Its “effect”? The effect of suppressing the drug business obviously was its purpose. Nevertheless, the court held that even if “motives” other than raising revenue really explained Congress’s exercise of its enumerated power, the law still could not be invalidated “because of the supposed motives which induced it.”
“Supposed”? The court’s refusal to reach a reasonable conclusion about the pretext Congress used in this case for trespassing on territory reserved to the states enabled the federal government to begin slipping its constitutional leash. In 1922, Chief Justice William Howard Taft warned that Congress could seize control of “the great number of subjects” reserved to the states by the 10th Amendment by imposing a “so-called tax” on any behavior it disapproved of: “To give such magic to the word ‘tax’ would be to break down all constitutional limitation of the powers of Congress and completely wipe out the sovereignty of the states.”

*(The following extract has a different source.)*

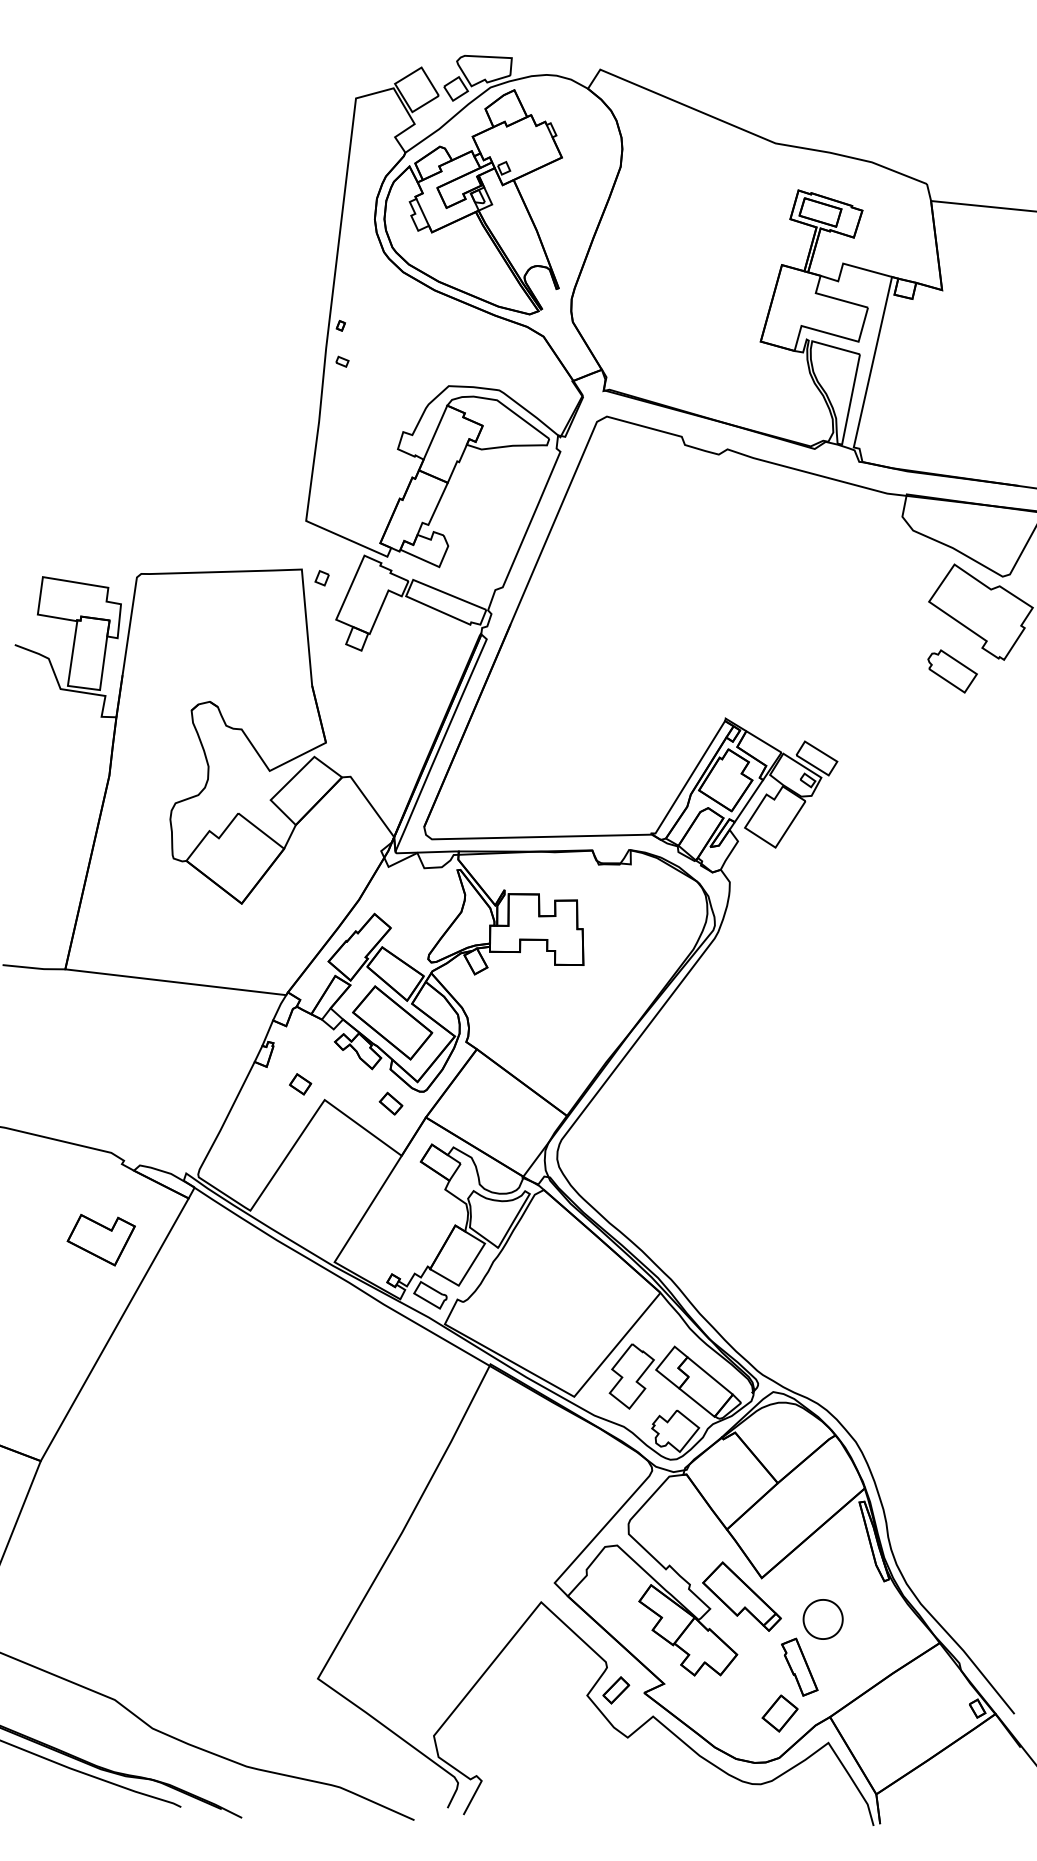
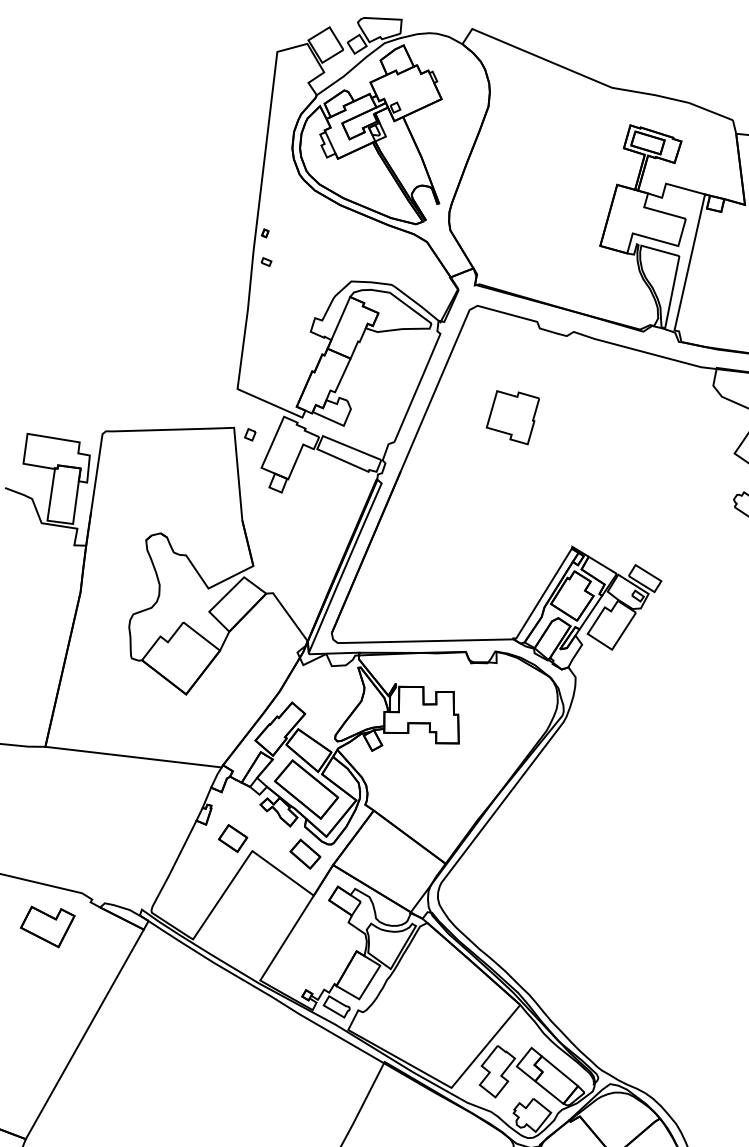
part: (651, 556) -> (513, 417), added
part: (300, 1084) -> (233, 838), size x1.67
part: (390, 1103) -> (304, 853), size x1.67
part: (100, 1240) -> (47, 927), moved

So, a 1934 law imposed a $200 tax on the making and transfer of certain guns. Supreme Court Justice Harlan Fiske Stone complacently said that any act of Congress “which, on its face, purports to be an exercise of the taxing power” should be treated as such, without judicial inquiring into any “hidden motives” Congress had. “Hidden”?
Congress responded to this “abdication of judicial scrutiny” (Kopel’s and Burrus’s correct characterization) with the 1937 Marihuana Tax Act, another supposed tax law actually designed not to raise revenue but to legislate morality by changing behavior. The 1951 Revenue Act taxed “persons engaged in the business of accepting wagers” and required them “to register with the Collector of Internal Revenue.” The IRS was becoming the enforcer of laws to make Americans better behaved, as judged by their betters in the federal government.
Note the complicity of the Supreme Court in all of this, including, of course, the construing of Obamacare penalties as a tax.